1027
Catalytically Graphitized Nanostructured Carbon Xerogels as High Performance Anode Material for Lithium Ion Battery

Sunday, 13 May 2018: 11:00
Room 205 (Washington State Convention Center)
M. Gaikwad, M. Kakunuri, and C. S. Sharma (Indian Institute of Technology Hyderabad)
Carbon materials are most widely used anode materials for Lithium ion battery since their introduction in 1991. Among various types of carbonaceous materials, graphite is still being used widely as anode material in commercial Lithium ion batteries because of its reasonable capacity and good cyclic efficiency. The problem with long term availability and less purity of macro crystalline natural graphite which is more suitable for battery application led researchers to look into preparation of synthetic graphite, basically prepared by carbonizing various graphitizing carbons like petroleum coke, pitch coke etc..

Various other forms of carbons and their composites have been tested for Li ion intercalation. Though they have higher capacity, their poor cyclability and higher irreversible capacity, higher reduction potential restrict them as commercial Li ion battery anode. Other than carbon materials, Ti, Si and Sn based alloys and oxides have been reported in recent years with 3 to 5 times increase in their intercalation capacity compared to graphite but capacity fade is high due to pulverization.

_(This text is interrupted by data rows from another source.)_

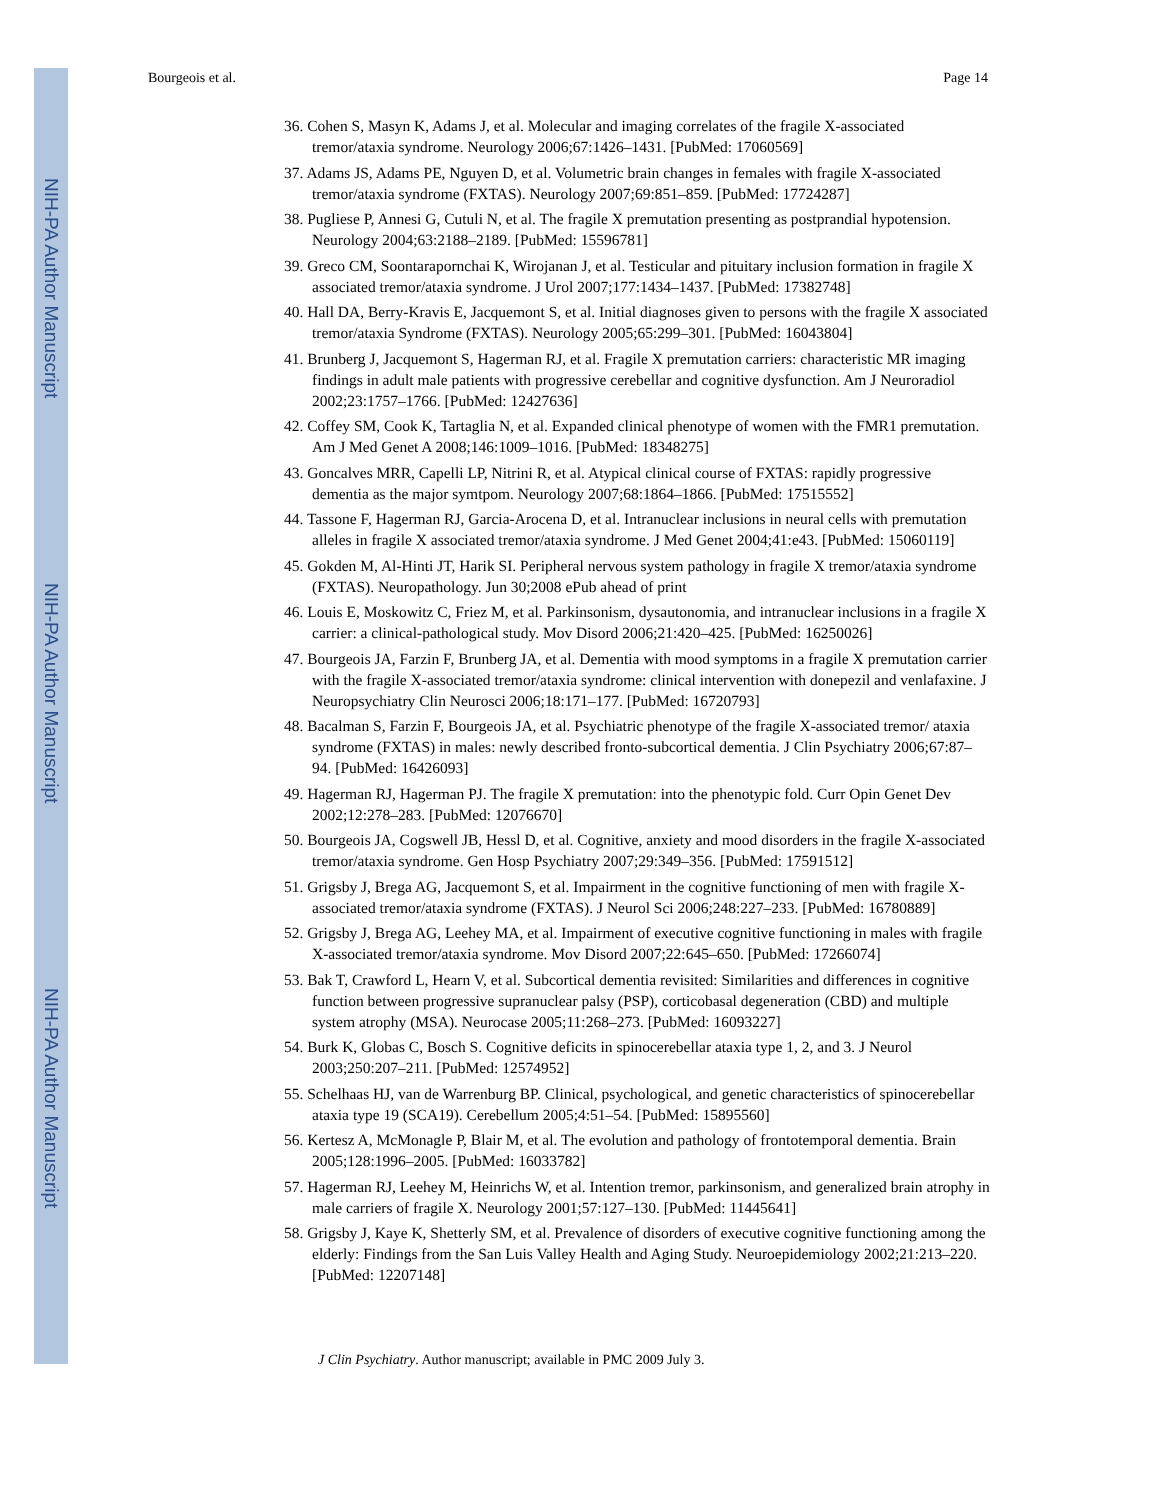NIH-PA Author Manuscript
NIH-PA Author Manuscript
NIH-PA Author Manuscript
Bourgeois et al. Page 14
36. Cohen S, Masyn K, Adams J, et al. Molecular and imaging correlates of the fragile X-associated tremor/ataxia syndrome. Neurology 2006;67:1426–1431. [PubMed: 17060569]
37. Adams JS, Adams PE, Nguyen D, et al. Volumetric brain changes in females with fragile X-associated tremor/ataxia syndrome (FXTAS). Neurology 2007;69:851–859. [PubMed: 17724287]
38. Pugliese P, Annesi G, Cutuli N, et al. The fragile X premutation presenting as postprandial hypotension. Neurology 2004;63:2188–2189. [PubMed: 15596781]
39. Greco CM, Soontarapornchai K, Wirojanan J, et al. Testicular and pituitary inclusion formation in fragile X associated tremor/ataxia syndrome. J Urol 2007;177:1434–1437. [PubMed: 17382748]
40. Hall DA, Berry-Kravis E, Jacquemont S, et al. Initial diagnoses given to persons with the fragile X associated tremor/ataxia Syndrome (FXTAS). Neurology 2005;65:299–301. [PubMed: 16043804]
41. Brunberg J, Jacquemont S, Hagerman RJ, et al. Fragile X premutation carriers: characteristic MR imaging findings in adult male patients with progressive cerebellar and cognitive dysfunction. Am J Neuroradiol 2002;23:1757–1766. [PubMed: 12427636]
42. Coffey SM, Cook K, Tartaglia N, et al. Expanded clinical phenotype of women with the FMR1 premutation. Am J Med Genet A 2008;146:1009–1016. [PubMed: 18348275]
43. Goncalves MRR, Capelli LP, Nitrini R, et al. Atypical clinical course of FXTAS: rapidly progressive dementia as the major symtpom. Neurology 2007;68:1864–1866. [PubMed: 17515552]
44. Tassone F, Hagerman RJ, Garcia-Arocena D, et al. Intranuclear inclusions in neural cells with premutation alleles in fragile X associated tremor/ataxia syndrome. J Med Genet 2004;41:e43. [PubMed: 15060119]
45. Gokden M, Al-Hinti JT, Harik SI. Peripheral nervous system pathology in fragile X tremor/ataxia syndrome (FXTAS). Neuropathology. Jun 30;2008 ePub ahead of print
46. Louis E, Moskowitz C, Friez M, et al. Parkinsonism, dysautonomia, and intranuclear inclusions in a fragile X carrier: a clinical-pathological study. Mov Disord 2006;21:420–425. [PubMed: 16250026]
47. Bourgeois JA, Farzin F, Brunberg JA, et al. Dementia with mood symptoms in a fragile X premutation carrier with the fragile X-associated tremor/ataxia syndrome: clinical intervention with donepezil and venlafaxine. J Neuropsychiatry Clin Neurosci 2006;18:171–177. [PubMed: 16720793]
48. Bacalman S, Farzin F, Bourgeois JA, et al. Psychiatric phenotype of the fragile X-associated tremor/ ataxia syndrome (FXTAS) in males: newly described fronto-subcortical dementia. J Clin Psychiatry 2006;67:87–94. [PubMed: 16426093]
49. Hagerman RJ, Hagerman PJ. The fragile X premutation: into the phenotypic fold. Curr Opin Genet Dev 2002;12:278–283. [PubMed: 12076670]
50. Bourgeois JA, Cogswell JB, Hessl D, et al. Cognitive, anxiety and mood disorders in the fragile X-associated tremor/ataxia syndrome. Gen Hosp Psychiatry 2007;29:349–356. [PubMed: 17591512]
51. Grigsby J, Brega AG, Jacquemont S, et al. Impairment in the cognitive functioning of men with fragile X-associated tremor/ataxia syndrome (FXTAS). J Neurol Sci 2006;248:227–233. [PubMed: 16780889]
52. Grigsby J, Brega AG, Leehey MA, et al. Impairment of executive cognitive functioning in males with fragile X-associated tremor/ataxia syndrome. Mov Disord 2007;22:645–650. [PubMed: 17266074]
53. Bak T, Crawford L, Hearn V, et al. Subcortical dementia revisited: Similarities and differences in cognitive function between progressive supranuclear palsy (PSP), corticobasal degeneration (CBD) and multiple system atrophy (MSA). Neurocase 2005;11:268–273. [PubMed: 16093227]
54. Burk K, Globas C, Bosch S. Cognitive deficits in spinocerebellar ataxia type 1, 2, and 3. J Neurol 2003;250:207–211. [PubMed: 12574952]
55. Schelhaas HJ, van de Warrenburg BP. Clinical, psychological, and genetic characteristics of spinocerebellar ataxia type 19 (SCA19). Cerebellum 2005;4:51–54. [PubMed: 15895560]
56. Kertesz A, McMonagle P, Blair M, et al. The evolution and pathology of frontotemporal dementia. Brain 2005;128:1996–2005. [PubMed: 16033782]
57. Hagerman RJ, Leehey M, Heinrichs W, et al. Intention tremor, parkinsonism, and generalized brain atrophy in male carriers of fragile X. Neurology 2001;57:127–130. [PubMed: 11445641]
58. Grigsby J, Kaye K, Shetterly SM, et al. Prevalence of disorders of executive cognitive functioning among the elderly: Findings from the San Luis Valley Health and Aging Study. Neuroepidemiology 2002;21:213–220. [PubMed: 12207148]
J Clin Psychiatry. Author manuscript; available in PMC 2009 July 3.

In this presentation, we will present the ways to capitalize the higher capacity of hard (non graphitizing) carbons but at the same time minimizing the irreversible capacity losses and thus maximizing the energy density by catalytic graphitizing them at much lower temperature (< 1800 0C) than as usual graphitization temperature (2800-30000C). Although it is reported that control of internal nanostructure is difficult during catalytic graphitization of various organic precursors, some of the recent studies show that for organic aerogels, one can tune porosity by controlling synthesis and processing conditions during the catalytic graphitization. However although highly porous aerogels shows higher initial capacity due to adsorption of lithium ions inside the pores but also have larger irreversible capacity due to increased overall resistance (impedance) by increased double layer capacitance of the active electrode material.

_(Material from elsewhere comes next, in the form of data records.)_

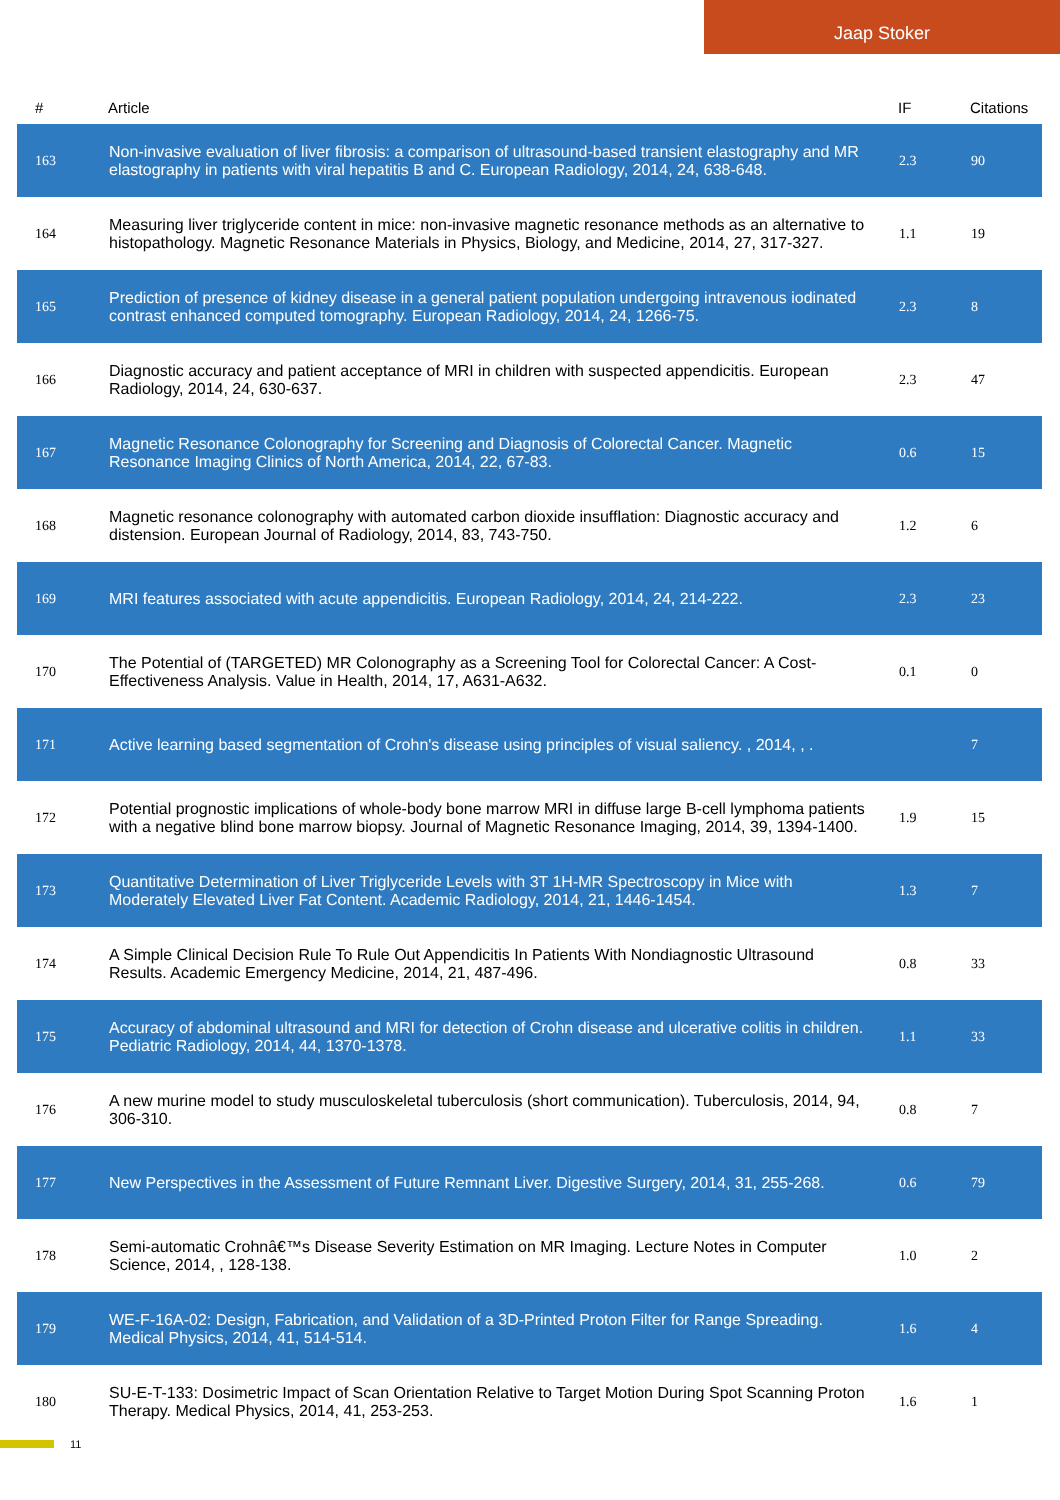Jaap Stoker
| # | Article | IF | Citations |
| --- | --- | --- | --- |
| 163 | Non-invasive evaluation of liver fibrosis: a comparison of ultrasound-based transient elastography and MR elastography in patients with viral hepatitis B and C. European Radiology, 2014, 24, 638-648. | 2.3 | 90 |
| 164 | Measuring liver triglyceride content in mice: non-invasive magnetic resonance methods as an alternative to histopathology. Magnetic Resonance Materials in Physics, Biology, and Medicine, 2014, 27, 317-327. | 1.1 | 19 |
| 165 | Prediction of presence of kidney disease in a general patient population undergoing intravenous iodinated contrast enhanced computed tomography. European Radiology, 2014, 24, 1266-75. | 2.3 | 8 |
| 166 | Diagnostic accuracy and patient acceptance of MRI in children with suspected appendicitis. European Radiology, 2014, 24, 630-637. | 2.3 | 47 |
| 167 | Magnetic Resonance Colonography for Screening and Diagnosis of Colorectal Cancer. Magnetic Resonance Imaging Clinics of North America, 2014, 22, 67-83. | 0.6 | 15 |
| 168 | Magnetic resonance colonography with automated carbon dioxide insufflation: Diagnostic accuracy and distension. European Journal of Radiology, 2014, 83, 743-750. | 1.2 | 6 |
| 169 | MRI features associated with acute appendicitis. European Radiology, 2014, 24, 214-222. | 2.3 | 23 |
| 170 | The Potential of (TARGETED) MR Colonography as a Screening Tool for Colorectal Cancer: A Cost-Effectiveness Analysis. Value in Health, 2014, 17, A631-A632. | 0.1 | 0 |
| 171 | Active learning based segmentation of Crohn's disease using principles of visual saliency. , 2014, , . | | 7 |
| 172 | Potential prognostic implications of whole-body bone marrow MRI in diffuse large B-cell lymphoma patients with a negative blind bone marrow biopsy. Journal of Magnetic Resonance Imaging, 2014, 39, 1394-1400. | 1.9 | 15 |
| 173 | Quantitative Determination of Liver Triglyceride Levels with 3T 1H-MR Spectroscopy in Mice with Moderately Elevated Liver Fat Content. Academic Radiology, 2014, 21, 1446-1454. | 1.3 | 7 |
| 174 | A Simple Clinical Decision Rule To Rule Out Appendicitis In Patients With Nondiagnostic Ultrasound Results. Academic Emergency Medicine, 2014, 21, 487-496. | 0.8 | 33 |
| 175 | Accuracy of abdominal ultrasound and MRI for detection of Crohn disease and ulcerative colitis in children. Pediatric Radiology, 2014, 44, 1370-1378. | 1.1 | 33 |
| 176 | A new murine model to study musculoskeletal tuberculosis (short communication). Tuberculosis, 2014, 94, 306-310. | 0.8 | 7 |
| 177 | New Perspectives in the Assessment of Future Remnant Liver. Digestive Surgery, 2014, 31, 255-268. | 0.6 | 79 |
| 178 | Semi-automatic Crohnâ€™s Disease Severity Estimation on MR Imaging. Lecture Notes in Computer Science, 2014, , 128-138. | 1.0 | 2 |
| 179 | WE-F-16A-02: Design, Fabrication, and Validation of a 3D-Printed Proton Filter for Range Spreading. Medical Physics, 2014, 41, 514-514. | 1.6 | 4 |
| 180 | SU-E-T-133: Dosimetric Impact of Scan Orientation Relative to Target Motion During Spot Scanning Proton Therapy. Medical Physics, 2014, 41, 253-253. | 1.6 | 1 |
11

In this work, we shall present preparation of RF xerogel derived graphitic carbon with controlled porosity and thus specific surface area by catalytic graphitization in which metal nanoparticles as additive will be mixed with RF sol. During graphitization, these embedded metal additives react with carbon and forms metal carbide before decomposing to form graphite which will act as nuclei for further graphitization. Intercalation capacity of carbon xerogels have been earlier reported as 145 mAh/g however catalytic graphitization of these xerogels not only enhances it significantly but also increase the electrical conductivity by ordering of graphite layers in disordered carbon xerogels, which are the important characteristics of good electrode material. Thus, these nanoporous graphitic carbon behaves as an excellent anode material because of their minimal double layer capacitance compared to aerogels and good inlayer conductivity because of graphitization.